How soon 'til we can read your study? Oh wait, you can't tell us anything except most everyone else is wrong. Because you are under a non-disclosure agreement...
Link Posted: 12/23/2005 2:54:20 PM EDT
[Last Edit: 12/23/2005 3:04:57 PM EDT by Michael_Courtney]

Originally Posted By PAEBR332:
Oh wait, you can't tell us anything except most everyone else is wrong.



I've given sufficient information for others to repeat our experiments, and there are some other groups using substantially similar methodologies in other species. I've also reported quantitative average incapacitation distances for deer, along with estimates of uncertainty determined from standard methods.

There are very few details I have left out, mainly information regarding the number of test subjects, location of the work, identities of all the collaborators, and funding/support sources.

And I have never said that "everyone else is wrong."

There are many ballistic researchers with whom I mostly agree:

The authors of the Strasbourg Goat Tests provide a pretty good idea of how bullets work in causing incapacitation.

The Marshall and Sanow OSS numbers are a valid metric of relative handgun load effectiveness, with a typical error of about 5% (larger for loads with few data points).

Steve Fuller presented a pretty good analysis of handgun bullet effectiveness in development of the Fuller index. How models give the wrong limiting behavior, and there are some minor technical flaws in his paper, but on the whole I agree with his analysis.

Tom Burczynski has also made many interesting and relevant contributions to the field of bullet design, effectiveness, and testing.

I also agree with some work done by Col. Frank Chamberlain of the US Army, and there's a lot of other researchers with whom I agree on many points.

In my discussions here, I have been open in my agreement with several of the parties mentioned above. So it is dishonest for you to say that I've taken a view that "most everyone else is wrong."

I even agree with Fackler, MacPherson, Roberts, Dodson, etc. on many points. They have done a good job correlating bullet parameters and gelatin measurements with wounding. MacPherson's book is nearly flawless for the ranges of bullet parameters considered, the primary flaw being leap of faith that incapacitation can only come from easily detectable wounding, and that flaw isn't really his, since he references Fackler.

My main disagreement with these rresearchers is that wounding is not well correlated with rapid incapacitation. To the extent that they don't claim that it is, I am not really saying that they are wrong as much as I am saying their work is incomplete. (Their claim is that wounding is well correlated with reliable eventual incapacitation.)

In areas where Fackler, MacPherson, Roberts, Dodson, etc. make assertions based on published data, I agree with almost every assertion they have made. I do disagree with some of their untested hypotheses in areas for which they offer no data.

Such is science. Disagreeing with the opinion of some "experts" in areas in which they have offered no published data is how interesting discoveries are made. I keep asking "where's the data correlating rapid incapacitation to wounding?" Yet all you can do is quote tired expert opinions.

(DATASET CONTENT):
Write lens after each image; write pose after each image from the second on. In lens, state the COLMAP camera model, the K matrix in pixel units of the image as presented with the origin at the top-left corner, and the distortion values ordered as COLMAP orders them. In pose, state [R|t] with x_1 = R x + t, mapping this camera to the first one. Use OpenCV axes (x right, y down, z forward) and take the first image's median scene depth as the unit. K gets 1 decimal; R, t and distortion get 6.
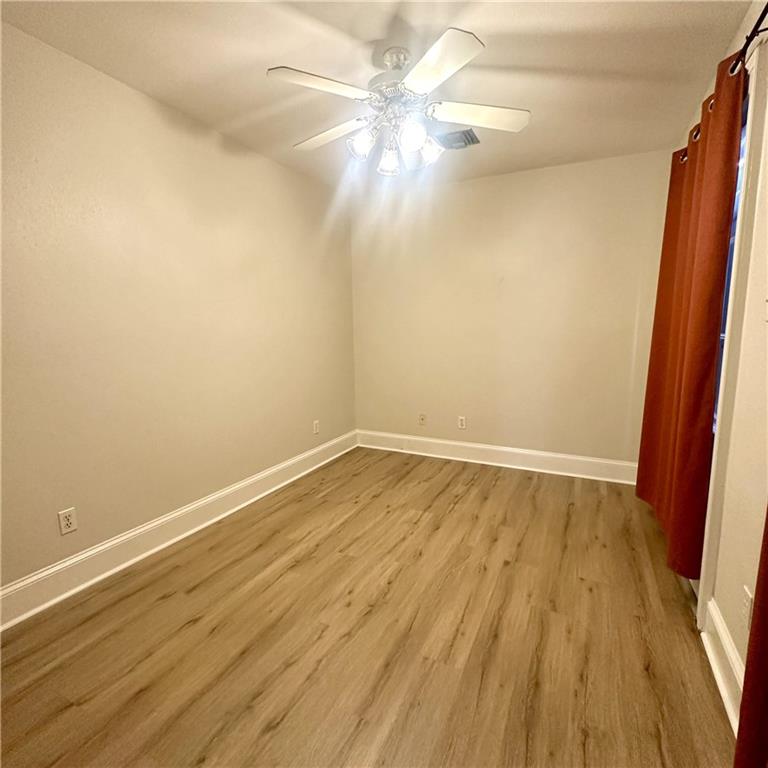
lens RADIAL K [[409.9, 0, 381.7], [0, 409.9, 383.2], [0, 0, 1]] dist [-0.006484, 0.001812]
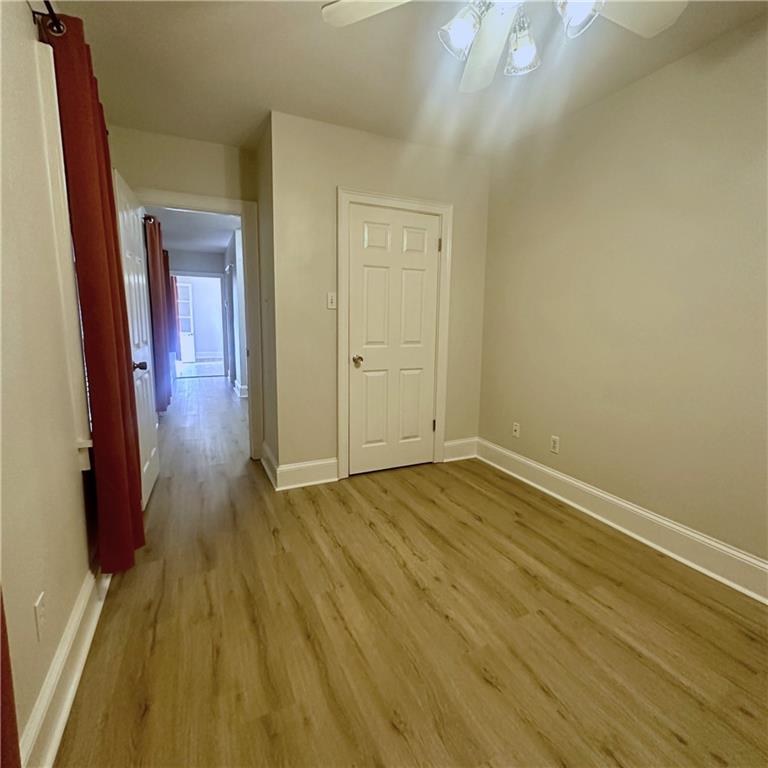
lens RADIAL K [[409.9, 0, 387.1], [0, 409.9, 381.2], [0, 0, 1]] dist [-0.006484, 0.001812]
pose [[-0.614762, 0.122527, -0.779137, 0.764706], [-0.114323, 0.963584, 0.241737, -0.178306], [0.780383, 0.237684, -0.578367, 1.429981]]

(REQUIRED ACTION):
Extend the forum post on bullet incapacitation research past its last sentence. The lines above can be left aside.

(ANSWER AREA):
Even if you don't want to wait for our experimental report, we're not really saying anything that can't be seen in the M&S data set or the published incapacitation times from the Strasbourg Goat Tests. At least the points I am making are supported with published data. All publication of our work will do is confirm and elucidate what is already present in the published data.

I invite interested readers to go to the thread at Glocktalk and read the working definition of stopping power that my team and I have put together.

http://www.glocktalk.com/showthread.php?s=&threadid=474811

(I tried to post this thread here also, but there was some trouble with the graph.)

Michael Courtney
Link Posted: 12/23/2005 3:36:29 PM EDT

Originally Posted By PAEBR332:
I see Michael and the Pressure Wave of Dead has arrived...



Do you always resort to mocking when your reasoning gets shredded?

Some trustworth ballistics viewpoint you are, unaware of the fact that modern handgun bullet designs can deliver over 800 ft-lbs of energy at over 1700 FPS without penetration problems.

Real men admit they made an overgeneralization and move on. What kind of man change the subject and resorts to mockery?

Men without sound reasoning behind their ideas resort to mockery and personal attacks when the flaws in their thinking are exposed.

Michael Courtney
Link Posted: 12/24/2005 9:22:57 AM EDT
Energy is BS?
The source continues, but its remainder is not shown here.